───── Bagian Dokumen

Selain itu, hadis ini juga membuktikan bahwa salat yang tertinggal wajib diganti dengan cara qadha. Hadis lain riwayat Bukhari dan Muslim juga menyebutkan :
عَنْ أَنَسِ بْنِ مَالِكٍ قَالَ قَالَ نَبِىُّ اللَّهِ صلى الله عليه وسلم «مَنْ نَسِىَ صَلاَةً أَوْ نَامَ عَنْهَا فَكَفَّارَتُهَا أَنْ يُصَلِّيَهَا إِذَا ذَكَرَهَا».
Dari Anas ibn Malik, ia berkata bahwa Rasulullah Saw pernah bersabda, “barangsiapa yang terlupa untuk salat atau tertidur, maka hendaklah ia menunaikannya ketika ia ingat.”
Ketika menjelaskan hadis ini, Ibn Hajar dalam Fath al-Bari-nya mengatakan bahwa kewajiban mengqadha salat bagi orang yang sengaja meninggalkannya lebih utama lagi, karena hal tersebut termasuk dalam sasaran makna atau suruhan untuk melaksanakan salat. Ia mengibaratkan kewajiban salat itu laksana hutang yang masih berada dalam tanggungan seseorang dan hutang tersebut tidak akan terlunasi kecuali jika ia dibayarkan.

──────────

Tugas Tertulis a: Dalam bagian dokumen tentang qadha salat, Ibn Hajar mengibaratkan kewajiban salat dengan apa?

───── Data Latihan

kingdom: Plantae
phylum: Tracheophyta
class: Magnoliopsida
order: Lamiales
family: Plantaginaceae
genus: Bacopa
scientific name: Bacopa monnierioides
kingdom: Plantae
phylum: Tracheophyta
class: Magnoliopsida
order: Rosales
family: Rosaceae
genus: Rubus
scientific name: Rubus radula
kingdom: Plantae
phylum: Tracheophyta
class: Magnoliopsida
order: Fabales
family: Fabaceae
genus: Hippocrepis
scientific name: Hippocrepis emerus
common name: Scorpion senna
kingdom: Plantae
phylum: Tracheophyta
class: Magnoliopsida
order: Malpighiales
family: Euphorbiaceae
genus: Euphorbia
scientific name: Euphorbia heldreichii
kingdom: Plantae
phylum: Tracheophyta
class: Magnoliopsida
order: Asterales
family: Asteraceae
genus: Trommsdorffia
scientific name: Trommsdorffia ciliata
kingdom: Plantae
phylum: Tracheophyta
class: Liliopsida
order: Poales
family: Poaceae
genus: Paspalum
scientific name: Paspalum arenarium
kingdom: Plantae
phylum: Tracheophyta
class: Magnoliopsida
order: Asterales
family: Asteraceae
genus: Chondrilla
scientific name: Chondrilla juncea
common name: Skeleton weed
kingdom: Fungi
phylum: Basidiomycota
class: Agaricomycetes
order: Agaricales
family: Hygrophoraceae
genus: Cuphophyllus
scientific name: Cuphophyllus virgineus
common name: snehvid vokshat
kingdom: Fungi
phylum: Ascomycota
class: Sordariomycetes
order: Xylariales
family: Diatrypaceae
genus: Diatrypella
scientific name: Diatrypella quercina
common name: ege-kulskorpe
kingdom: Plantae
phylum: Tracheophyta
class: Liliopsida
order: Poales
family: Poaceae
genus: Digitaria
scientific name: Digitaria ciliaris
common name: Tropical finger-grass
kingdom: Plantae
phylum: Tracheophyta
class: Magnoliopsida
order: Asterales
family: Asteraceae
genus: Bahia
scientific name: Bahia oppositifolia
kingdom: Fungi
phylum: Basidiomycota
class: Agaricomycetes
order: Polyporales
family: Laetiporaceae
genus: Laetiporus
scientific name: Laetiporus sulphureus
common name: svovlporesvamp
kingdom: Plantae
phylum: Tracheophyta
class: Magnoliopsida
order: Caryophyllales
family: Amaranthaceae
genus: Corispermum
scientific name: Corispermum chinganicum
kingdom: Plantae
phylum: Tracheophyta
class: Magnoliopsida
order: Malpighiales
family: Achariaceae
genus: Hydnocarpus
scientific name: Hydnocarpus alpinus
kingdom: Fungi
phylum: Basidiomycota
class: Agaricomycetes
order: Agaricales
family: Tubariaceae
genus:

──────────

Tugas Tertulis b: Salin tanpa perubahan entri di atas, mulai dari baris pertamanya sampai baris yang memuat "family: Rosaceae", termasuk baris itu.

Jawaban Tertulis a: Ibn Hajar mengibaratkannya laksana hutang yang masih berada dalam tanggungan seseorang.

Jawaban Tertulis b:
kingdom: Plantae
phylum: Tracheophyta
class: Magnoliopsida
order: Lamiales
family: Plantaginaceae
genus: Bacopa
scientific name: Bacopa monnierioides
kingdom: Plantae
phylum: Tracheophyta
class: Magnoliopsida
order: Rosales
family: Rosaceae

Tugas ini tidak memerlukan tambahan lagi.